*INSTRUCTIONS TO FOLLOW:* Find every line of the listing below where "style" appears, and copy it.

*DATA TO USE:*
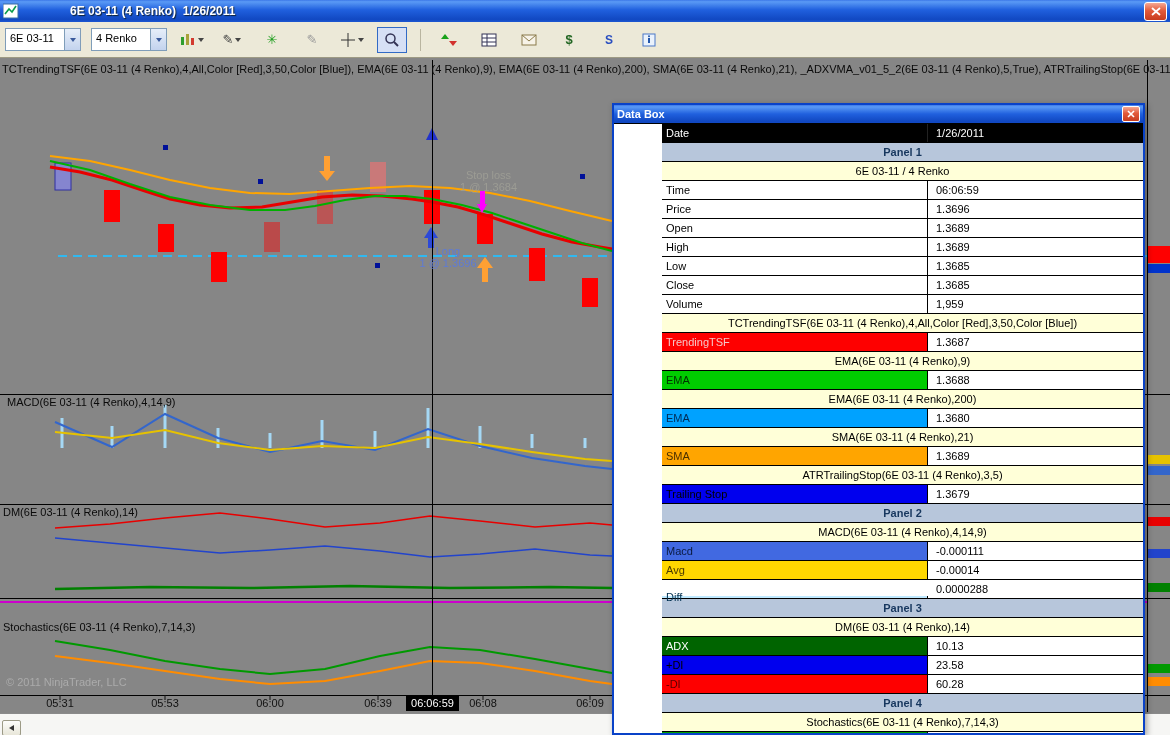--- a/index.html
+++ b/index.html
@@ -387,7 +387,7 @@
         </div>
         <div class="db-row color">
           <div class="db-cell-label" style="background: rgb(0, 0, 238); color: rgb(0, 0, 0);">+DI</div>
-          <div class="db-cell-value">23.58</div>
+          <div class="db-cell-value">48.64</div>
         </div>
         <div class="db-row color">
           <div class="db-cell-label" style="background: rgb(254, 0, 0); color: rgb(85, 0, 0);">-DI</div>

*ANSWER TO THIS EXERCISE:*
           <div class="db-cell-label" style="background: rgb(0, 0, 238); color: rgb(0, 0, 0);">+DI</div>
           <div class="db-cell-label" style="background: rgb(254, 0, 0); color: rgb(85, 0, 0);">-DI</div>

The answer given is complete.